4. As to alleged error of the court in not permitting the witness who was agent for the defendant in error to state whether the plaintiff in error read the mortgage when it was presented to her: The witness, however, in effect testified to such matter, as he testified in detail as to the entire transaction, covering the matter sought to be elicited by this specific question. In view of *320 what has hereinbefore been said, we do not think that was prejudicial error. The witness denied that he made any misrepresentations. The plaintiff in error, who could read and write, admits signing the instrument, but claims she did not read the same.
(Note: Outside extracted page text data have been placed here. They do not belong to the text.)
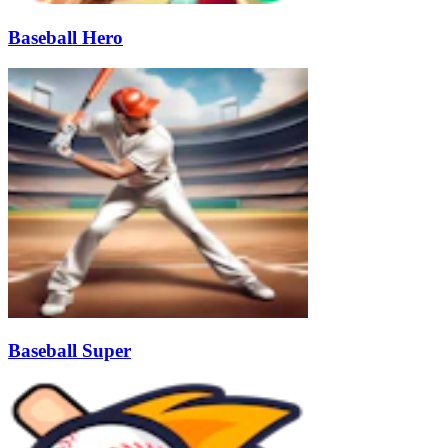
Baseball Hero
Baseball Super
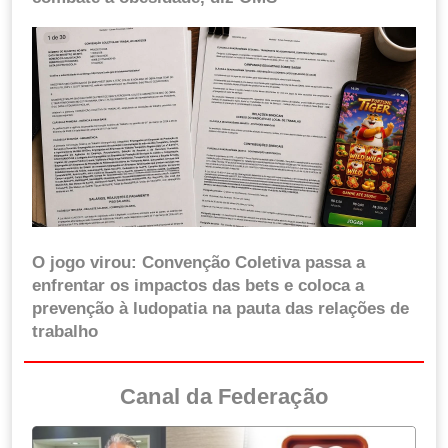
O jogo virou: Convenção Coletiva passa a
enfrentar os impactos das bets e coloca a
prevenção à ludopatia na pauta das relações de
trabalho
Canal da Federação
The husband, who claims to be her agent, was also present, and the instrument was signed in his presence; he could write his name, and the next day, or a little later, a notary public came out, and she acknowledged her signature before him when her husband was present. The amount of the debt secured by the mortgage had previously been adjudicated. When persons, who can read and write, execute instruments and go into the solemn form of acknowledging same before officers as their voluntary act and deed, as a rule they will not be permitted afterwards to say that they did not read such instrument and it did not contain their engagements and agreement. American Ins. Co. v. McWhorter, 78 Ind. 136;Robinson v. Glass, 94 Ind. 211; Greenfield's Estate, 14 Pa. 496.

5. The instructions correctly and fairly state the law. The burden was upon the plaintiff to prove fraud in the securing of the execution of said mortgage by positive and convincing evidence. As a rule fraud is not presumed, and a person signing an instrument is presumed to know its contents, unless the contrary appears by clear, positive, and convincing evidence, and the party signing the instrument cannot escape its legal liability if such party has an opportunity to read the instrument and neglects and fails to do so, and this is so even if false representations may have been made to them as to the character and kind of instrument signed. Moore v. Adams et al.,26 Okla. 28, 108 P. 392; Hunter v. Patterson, 142 Mo. 310, 44 S.W. 250; Hochstein v. Bergerhouser, 123 Cal. 681, 56 P. 547;Cross v. Dean, 81 Me. 525, 17 A. 710; Seeman v. Biemann etal., 108 Wis. 365, 84 N.W. 490; Baltzer v. Raleigh Augusta R.Co., 115 U.S. 634, 6 Sup. Ct. 216, 29 L.Ed. 505.

The judgment of the lower court is affirmed.